» Instruction: Retype each entry exactly. Skip any pictures.

» Exercise materials:
· · ·

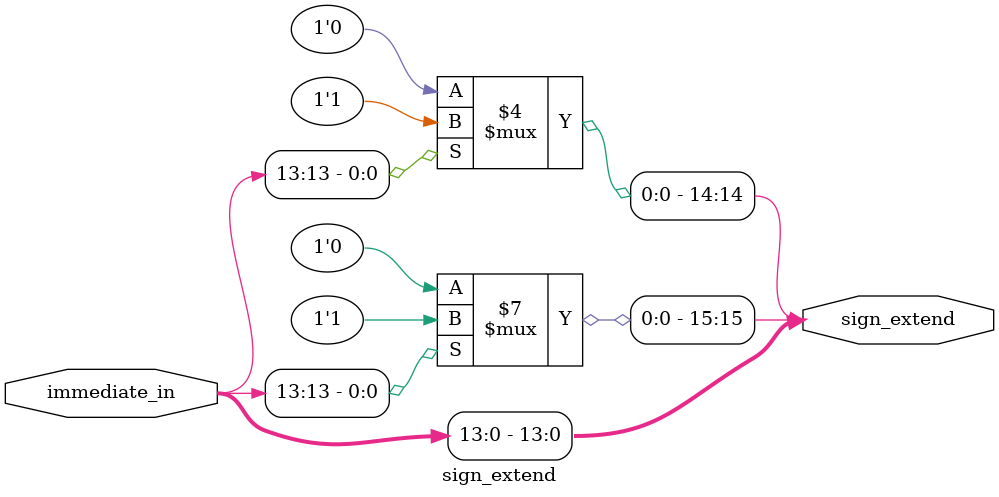
<source format=v>
`timescale 1ns / 1ps

module sign_extend(immediate_in, sign_extend);

    input [13:0] immediate_in;
    output [15:0] sign_extend;	
    reg [15:0] sign_extend;

/*
    assign sign_extend[15] =  (immediate_in[13] == 1) ? 1 : 0;
    assign sign_extend[14] =  (immediate_in[13] == 1) ? 1 : 0;
    assign sign_extend[13:0] = immediate_in[13:0];
*/

	   /* add your design */
    
    always @(immediate_in)
    begin
    sign_extend[13:0] = immediate_in[13:0];
    if(immediate_in[13] == 1)
       begin
          sign_extend[15] = 1'b1;
          sign_extend[14] = 1'b1;
       end
    else
       begin
          sign_extend[15] = 1'b0;
          sign_extend[14] = 1'b0;
       end
    end

endmodule

</source>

· · ·

» Result of this task:
<source format=v>
`timescale 1ns / 1ps

module sign_extend(immediate_in, sign_extend);

    input [13:0] immediate_in;
    output [15:0] sign_extend;	
    reg [15:0] sign_extend;

/*
    assign sign_extend[15] =  (immediate_in[13] == 1) ? 1 : 0;
    assign sign_extend[14] =  (immediate_in[13] == 1) ? 1 : 0;
    assign sign_extend[13:0] = immediate_in[13:0];
*/

	   /* add your design */
    
    always @(immediate_in)
    begin
    sign_extend[13:0] = immediate_in[13:0];
    if(immediate_in[13] == 1)
       begin
          sign_extend[15] = 1'b1;
          sign_extend[14] = 1'b1;
       end
    else
       begin
          sign_extend[15] = 1'b0;
          sign_extend[14] = 1'b0;
       end
    end

endmodule

</source>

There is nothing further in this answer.